[Unicode]  Adopt-a-Character

Choosing Characters

Over 128,000 Unicode characters to pick from

  • Over 130 scripts (alphabets), such as Latin or Cyrillic, Hindi or Thai. The largest is the Han script (used for Chinese, Japanese, and Korean) with over 80,000 characters; you’ll find the other modern scripts too. And ancient scripts: if you’re a fan of Lord of the Rings, there are 86 Runic characters like ᚠ, or for fans of the Mummy, there are 1,071 Egyptian Hieroglyphs like 𓅓.
  • Over 700 punctuation characters, with some pretty exotic ones like ꧁ or ๛, but also the workhorses: ?, !, …
  • Over 1,400 numbers, not only 0-9, but also variants like ⓼—plus Roman numerals and even 𒑪.
  • Over 1,700 combining marks, like the umlaut ( ¨ )—if you’re fond of Häagen-Dazs or hëävÿ mëtäl.
  • Over 6,500 symbols, with game symbols like 🁷, ♜, 🀩, or ⛁; the full range of Braille (⠵); divination symbols like x; hundreds of musical symbols like 𝅘𝅥𝅲; and over a thousand math symbols like ∞ or ∰.
  • Over 1,750 emoji, with a wide variety of colored symbols: faces 🤓, creatures 👻, people 🕵, gestures 🖖, emotion 💘, apparel 🛍, animals 🐅, plants 🌹, food 🧀, drink ☕️, places 🏖, travel 🚂, weather 🌤, sports ⚽️, music 🎷, reading 📖, and many others. These also include the emoji sequences, such as keycaps 0️⃣, flags 🇨🇦, people with skin tones 💇🏾, and diverse families 👩‍👩‍👦.

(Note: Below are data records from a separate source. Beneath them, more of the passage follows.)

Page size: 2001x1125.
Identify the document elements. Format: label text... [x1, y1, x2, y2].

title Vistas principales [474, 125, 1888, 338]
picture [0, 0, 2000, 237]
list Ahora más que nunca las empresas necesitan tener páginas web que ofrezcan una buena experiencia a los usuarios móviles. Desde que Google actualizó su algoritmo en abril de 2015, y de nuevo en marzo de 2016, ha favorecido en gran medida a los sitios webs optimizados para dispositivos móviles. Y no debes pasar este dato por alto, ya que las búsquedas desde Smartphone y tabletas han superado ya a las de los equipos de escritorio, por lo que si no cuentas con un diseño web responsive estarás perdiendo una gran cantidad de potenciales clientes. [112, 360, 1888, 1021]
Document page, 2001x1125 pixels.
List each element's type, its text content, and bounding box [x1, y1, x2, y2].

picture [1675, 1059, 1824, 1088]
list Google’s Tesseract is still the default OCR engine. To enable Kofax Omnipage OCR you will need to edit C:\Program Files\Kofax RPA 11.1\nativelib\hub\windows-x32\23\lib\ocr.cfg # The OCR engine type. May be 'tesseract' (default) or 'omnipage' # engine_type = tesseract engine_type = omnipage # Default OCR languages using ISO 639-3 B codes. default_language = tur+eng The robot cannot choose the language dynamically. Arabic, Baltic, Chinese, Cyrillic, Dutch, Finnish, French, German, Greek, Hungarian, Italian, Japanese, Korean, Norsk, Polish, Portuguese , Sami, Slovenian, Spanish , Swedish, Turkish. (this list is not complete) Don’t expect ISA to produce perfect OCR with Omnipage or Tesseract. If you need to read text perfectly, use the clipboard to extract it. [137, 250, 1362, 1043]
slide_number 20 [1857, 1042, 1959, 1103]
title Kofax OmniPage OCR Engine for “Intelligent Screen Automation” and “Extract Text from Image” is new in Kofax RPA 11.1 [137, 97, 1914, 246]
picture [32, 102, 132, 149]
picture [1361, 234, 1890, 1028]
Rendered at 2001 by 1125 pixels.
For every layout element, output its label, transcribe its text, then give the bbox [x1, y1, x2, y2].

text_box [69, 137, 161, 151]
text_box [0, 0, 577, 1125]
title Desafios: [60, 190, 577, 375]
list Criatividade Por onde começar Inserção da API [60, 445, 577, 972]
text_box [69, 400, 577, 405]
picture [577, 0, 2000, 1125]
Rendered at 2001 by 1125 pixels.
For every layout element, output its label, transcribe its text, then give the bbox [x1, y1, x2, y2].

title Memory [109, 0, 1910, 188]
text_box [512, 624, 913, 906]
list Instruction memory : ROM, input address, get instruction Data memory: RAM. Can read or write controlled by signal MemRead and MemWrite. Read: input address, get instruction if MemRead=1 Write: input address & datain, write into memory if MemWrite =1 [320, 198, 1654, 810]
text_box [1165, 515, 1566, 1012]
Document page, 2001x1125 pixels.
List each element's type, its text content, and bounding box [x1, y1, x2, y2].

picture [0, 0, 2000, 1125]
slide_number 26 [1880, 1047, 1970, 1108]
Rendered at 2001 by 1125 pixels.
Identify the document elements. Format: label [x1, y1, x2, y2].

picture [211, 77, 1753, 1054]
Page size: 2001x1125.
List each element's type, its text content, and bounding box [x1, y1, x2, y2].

How to find and enter them?

  • Windows. Go to Windows Accessories from the Start menu, and choose Character Map. Pick the character, then copy and paste into the Character to Adopt box.
  • Mac. Make sure the Character to Adopt box has your cursor in it. Use Command-Control-Space to get “Emoji & Symbols”. Pick and click to enter the character.
  • Hex Code. If you know the hex code for the character, you can also type or paste that into the Character to Adopt box. For example, type U+1F47B for 👻.

Online sources

  • Emoji. You can see all the emoji characters on these charts: Emoji Charts, Emoji Sequences (skin tones), Emoji ZWJ Sequences (diverse families).
  • PDF. You can see PDF charts for all Unicode characters at PDF Charts. Only use the Hex codes below the characters in these charts; copying characters won't work.
  • HTML. You can see HTML charts for all Unicode characters at HTML Charts. For these, you can copy either the characters or the Hex codes. However, you'll may need to install some fonts to see all the characters (check below).
  • Others. Wikipedia, Emojipedia, and other sites are also useful.


  • You can’t sponsor candidate characters (those not yet released in a version of Unicode, such as the Emoji Candidates), nor certain characters such as invisible ones.
  • Sponsorship is completely independent of proposals for new Unicode characters, such as for new Emoji.
  • In most cases, you'll already have fonts on your system for the character you want. But if not, you can get a wide range of fonts at Noto fonts.